Un officier subalterne vint prendre en charge la colonne et leur désigna leur emplacement de cantonnement. Les hommes prirent un peu de repos après ces trois semaines de marche, restant entre eux et évitant de se mélanger avec les nordlanders au regard si inquiétants. Les pistoliers, les chevaliers de la Reiksguard et le baron Hansfelt van Leens confièrent leurs destriers à des valets de camp tandis qu'un autre laquais guidait le prêtre-guerrier et son élève jusqu'à la tente qu'ils allaient partager.
Lorsque le jeune garçon fut parti, Antonius entreprit de retirer sa lourde armure. Pour tout lit, ils n'avaient que des litières de paille recouvertes de fourrure mais cela ne semblait pas gêner le maître d'Adelbrand. Il n'avait rien prononcé depuis de longues heures maintenant et ce n'est qu'une fois débarrassé de sa cuirasse et de ses gantelets qu'il prit la parole.

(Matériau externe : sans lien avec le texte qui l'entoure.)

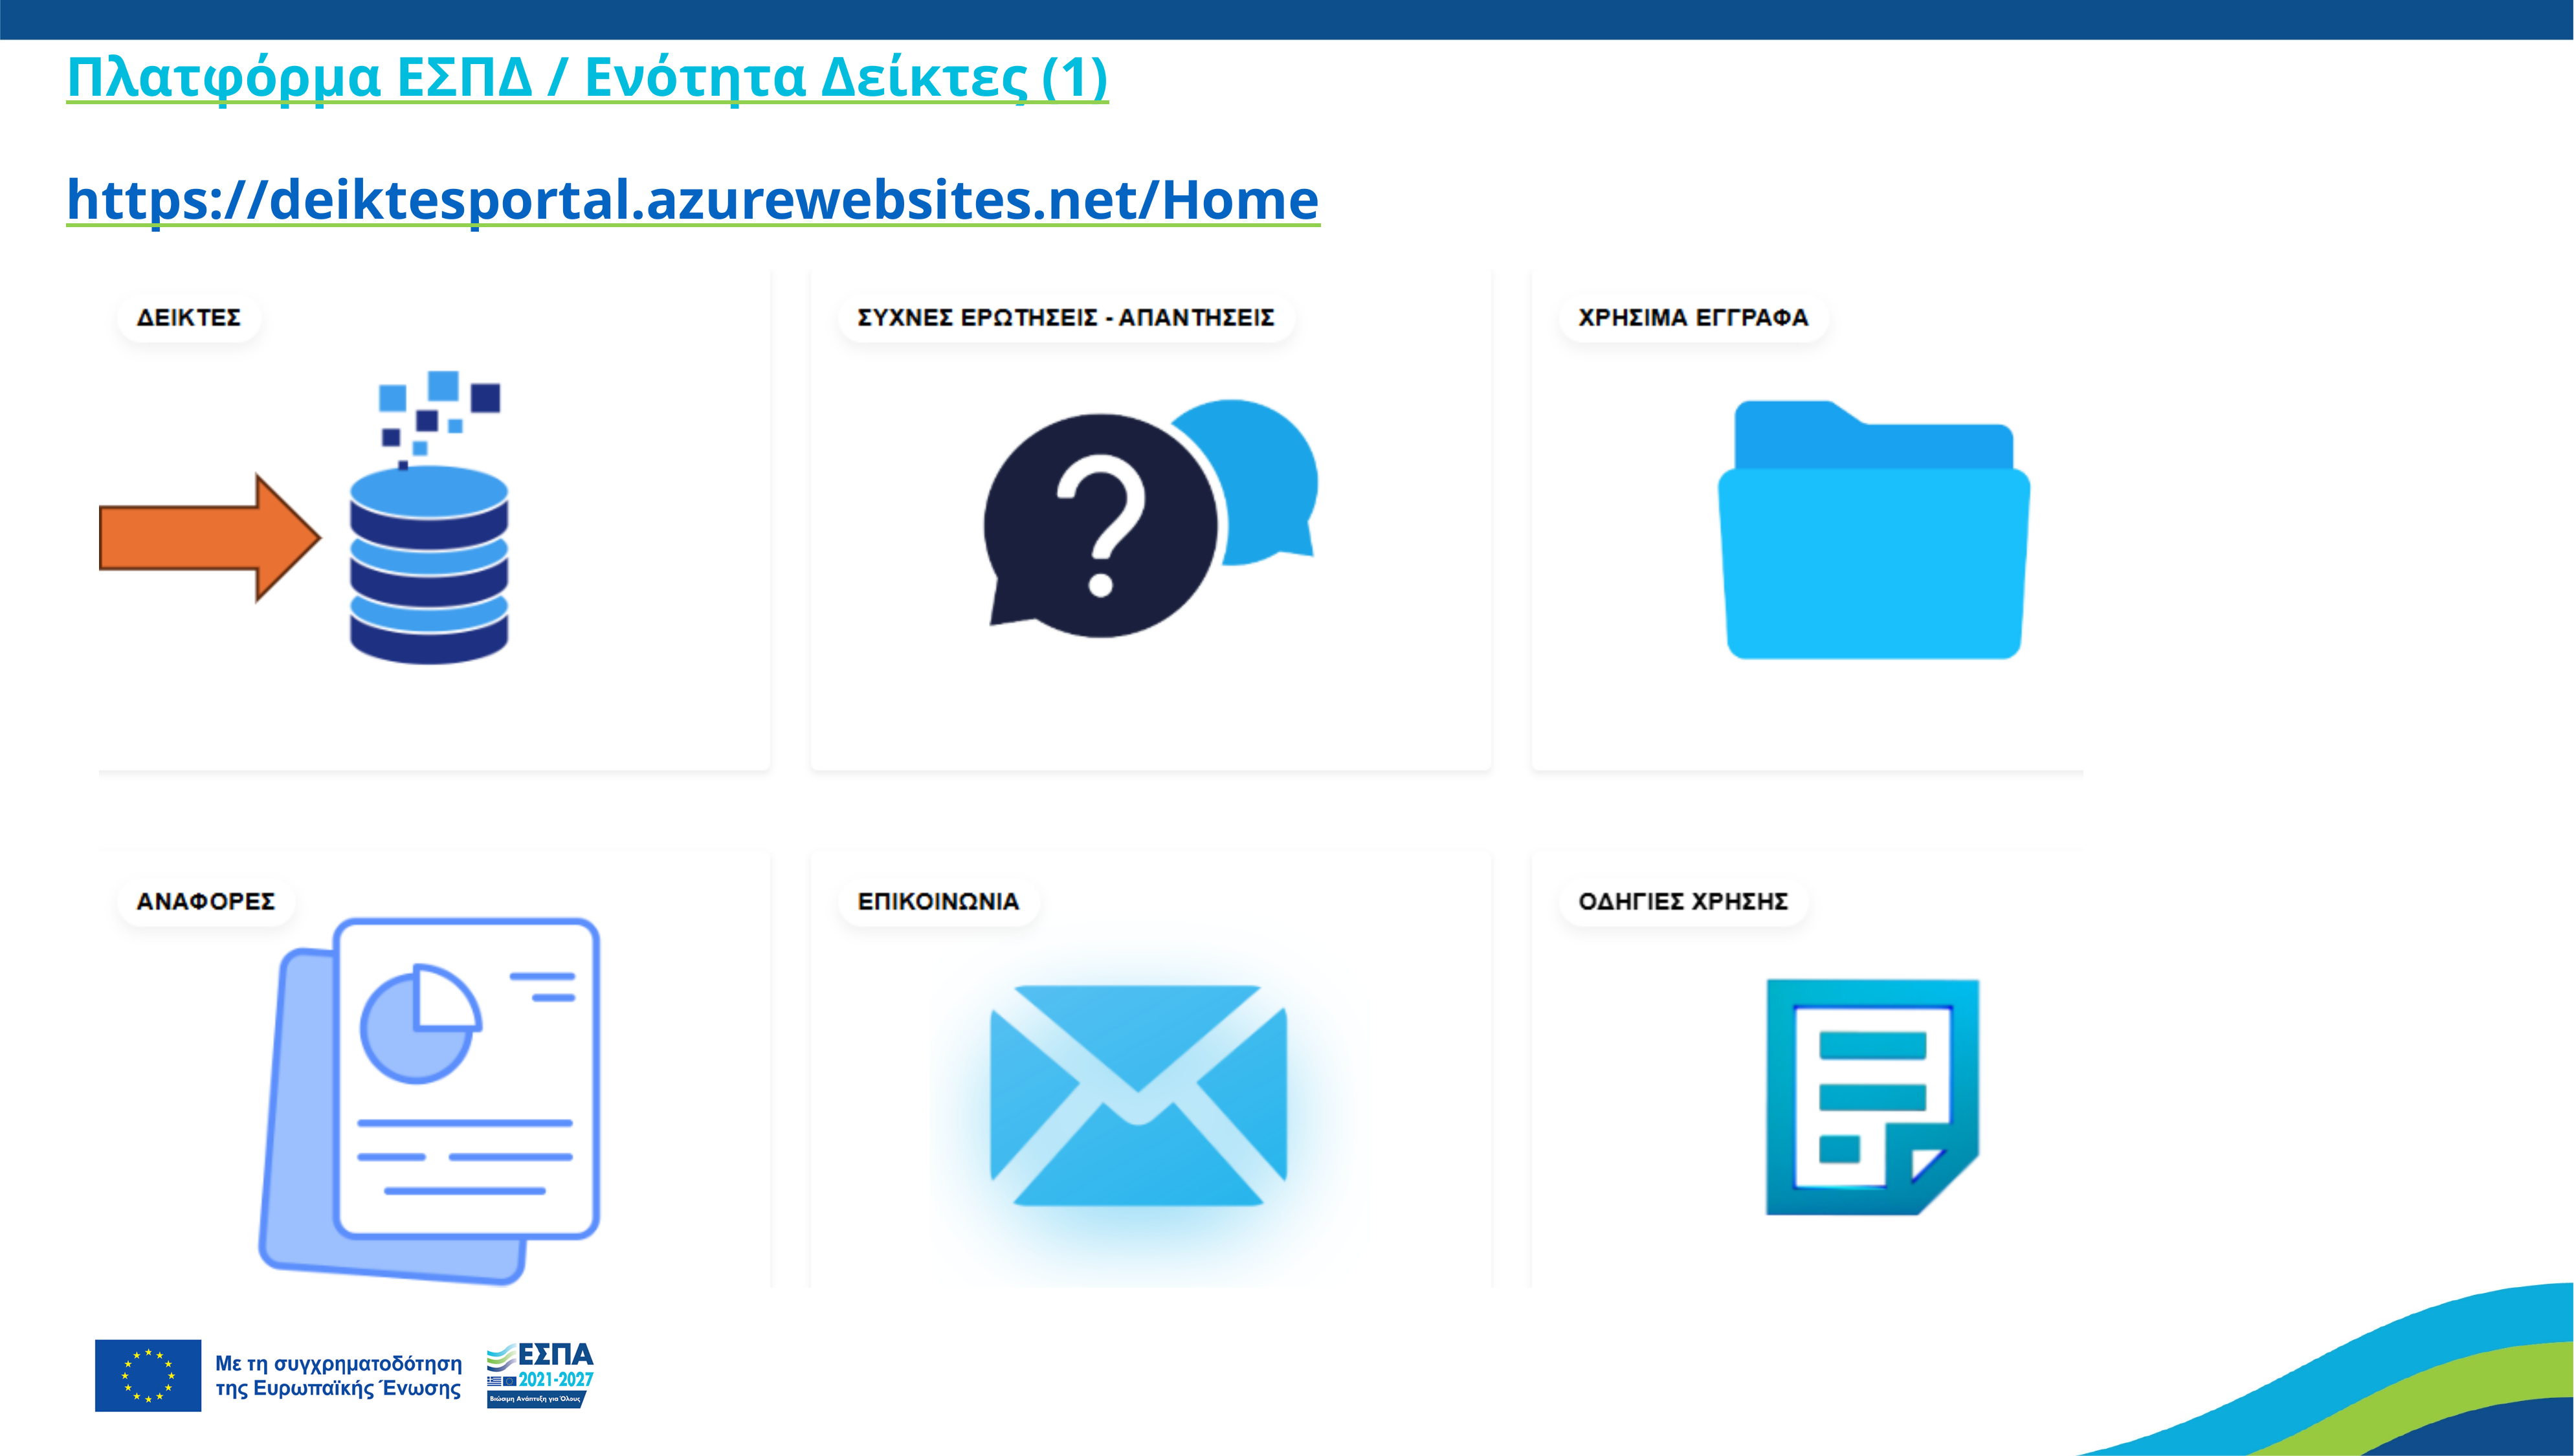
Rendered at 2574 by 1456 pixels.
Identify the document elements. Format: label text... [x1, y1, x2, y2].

picture [2087, 1341, 2573, 1456]
title Πλατφόρμα ΕΣΠΔ / Ενότητα Δείκτες (1) https://deiktesportal.azurewebsites.net/Home [56, 53, 1714, 228]
picture [0, 0, 2573, 1456]
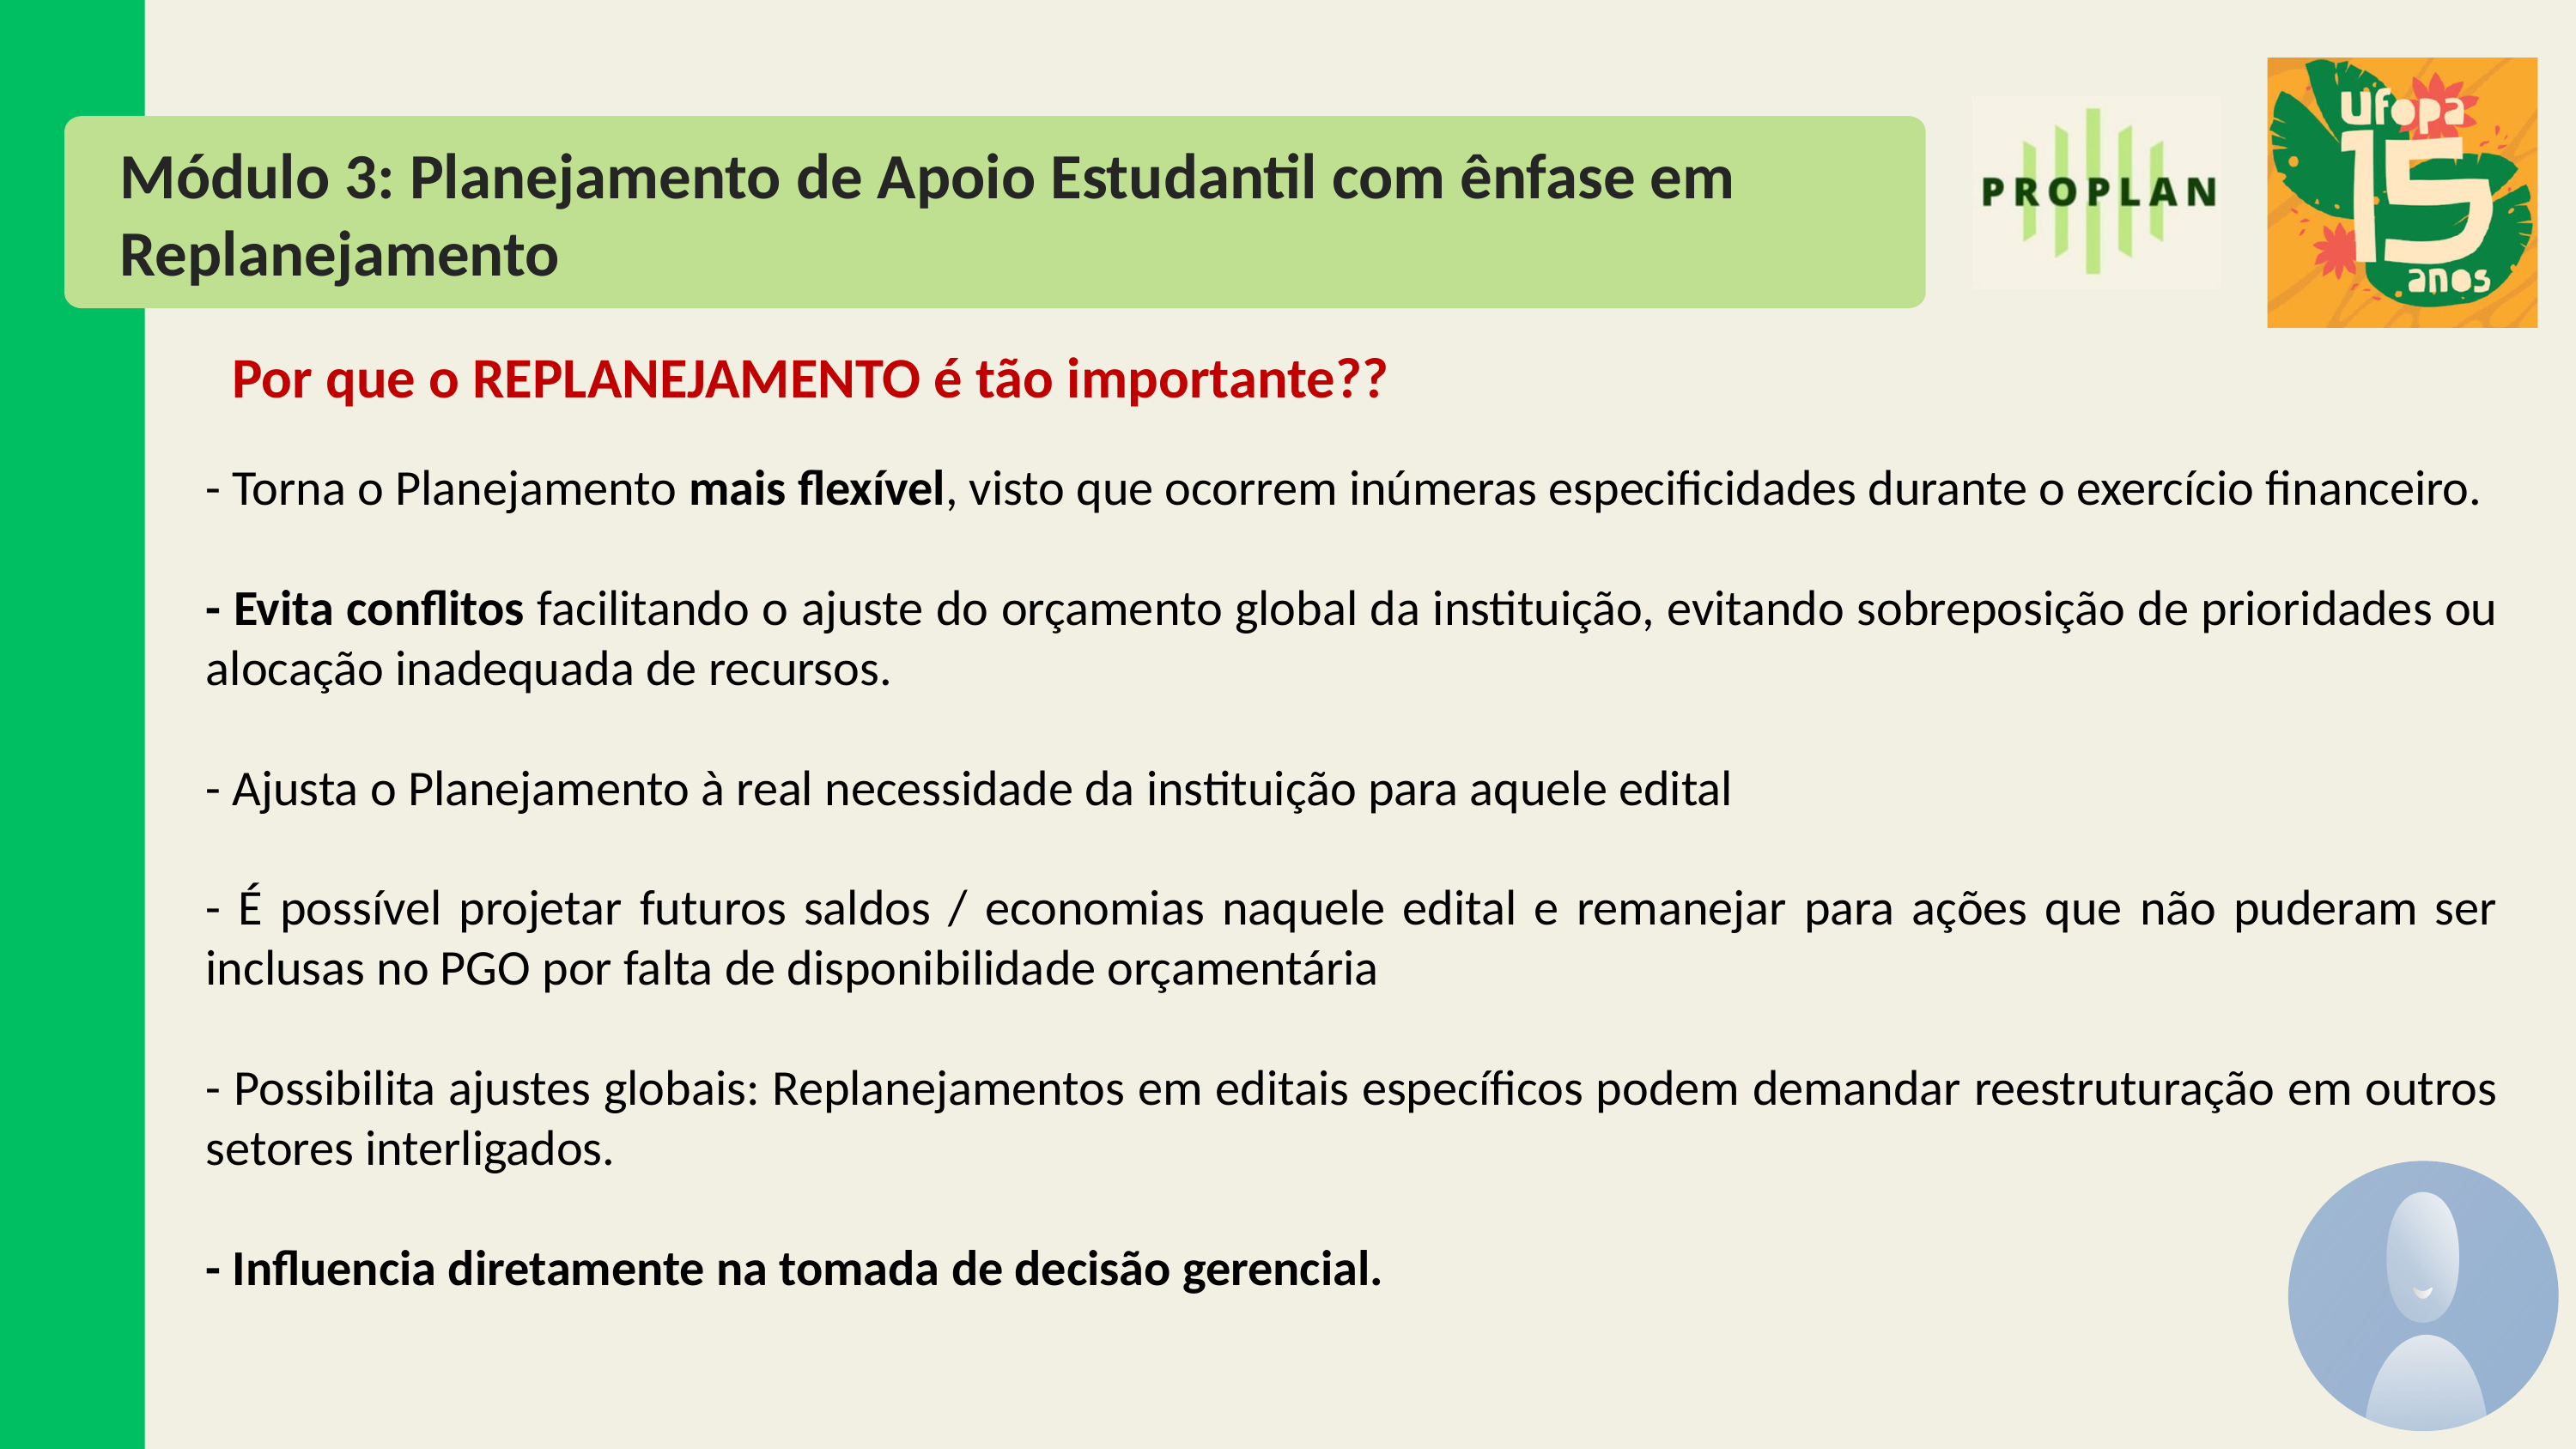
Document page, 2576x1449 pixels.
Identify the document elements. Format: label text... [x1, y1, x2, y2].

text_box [0, 0, 145, 1449]
text_box [2267, 58, 2538, 328]
picture [2287, 1161, 2559, 1432]
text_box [64, 115, 1926, 309]
text_box [1971, 96, 2221, 289]
text_box - Torna o Planejamento mais flexível, visto que ocorrem inúmeras especificidades durante o exercício financeiro. - Evita conflitos facilitando o ajuste do orçamento global da instituição, evitando sobreposição de prioridades ou alocação inadequada de recursos. - Ajusta o Planejamento à real necessidade da instituição para aquele edital - É possível projetar futuros saldos / economias naquele edital e remanejar para ações que não puderam ser inclusas no PGO por falta de disponibilidade orçamentária - Possibilita ajustes globais: Replanejamentos em editais específicos podem demandar reestruturação em outros setores interligados. - Influencia diretamente na tomada de decisão gerencial. [193, 448, 2512, 1302]
text_box Por que o REPLANEJAMENTO é tão importante?? [219, 333, 1972, 415]
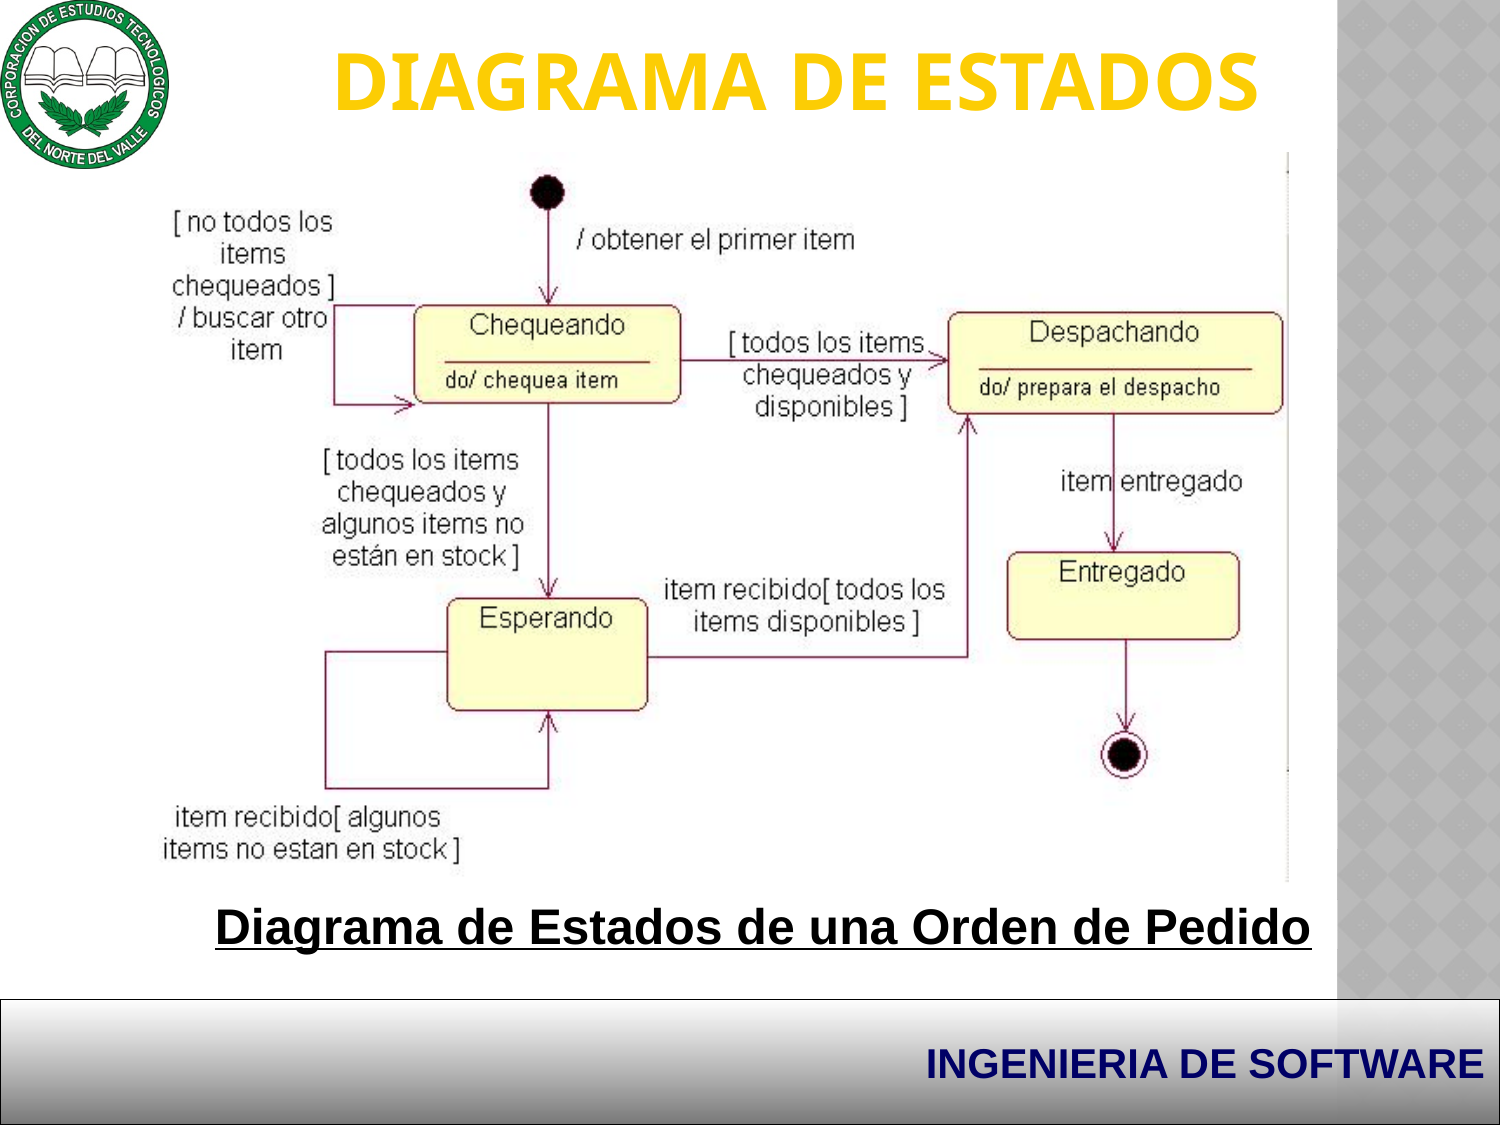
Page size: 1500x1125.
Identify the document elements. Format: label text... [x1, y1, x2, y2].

text_box Diagrama de Estados de una Orden de Pedido [200, 887, 1363, 963]
title Diagrama de Estados [316, 23, 1317, 211]
picture [0, 0, 1290, 885]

- "Ces hommes tremblent de peur, Adelbrand. Le courage leur fait défaut." dit-il ouvrant une besace à sa ceinture pour en sortir un petit encensoir. "Demain, la tâche nous reviendra de raviver leur flamme. La victoire sur les forces du Mal ne dépend pas que de l'acier. C'est par l'esprit que nous gagnerons. Sans foi, tout combat est vain. Sans notre dévotion et notre amour pour Sigmar, nous ne valons pas mieux que ceux que nous allons châtier." Il disait tout cela sans regarder son apprenti, bien conscient que c'était inutile. Il émietta de la résine dans l'encensoir et fit prendre le tout. L'odeur capiteuse ne tarda pas à envelopper l'intérieur de la tente. "Prions, maintenant. Ensuite nous nous reposerons. Demain sera une journée éprouvante."
Frère Antonius mit un genou à terre et récita ses prières du soir à voix basse avant de se signer du signe du marteau.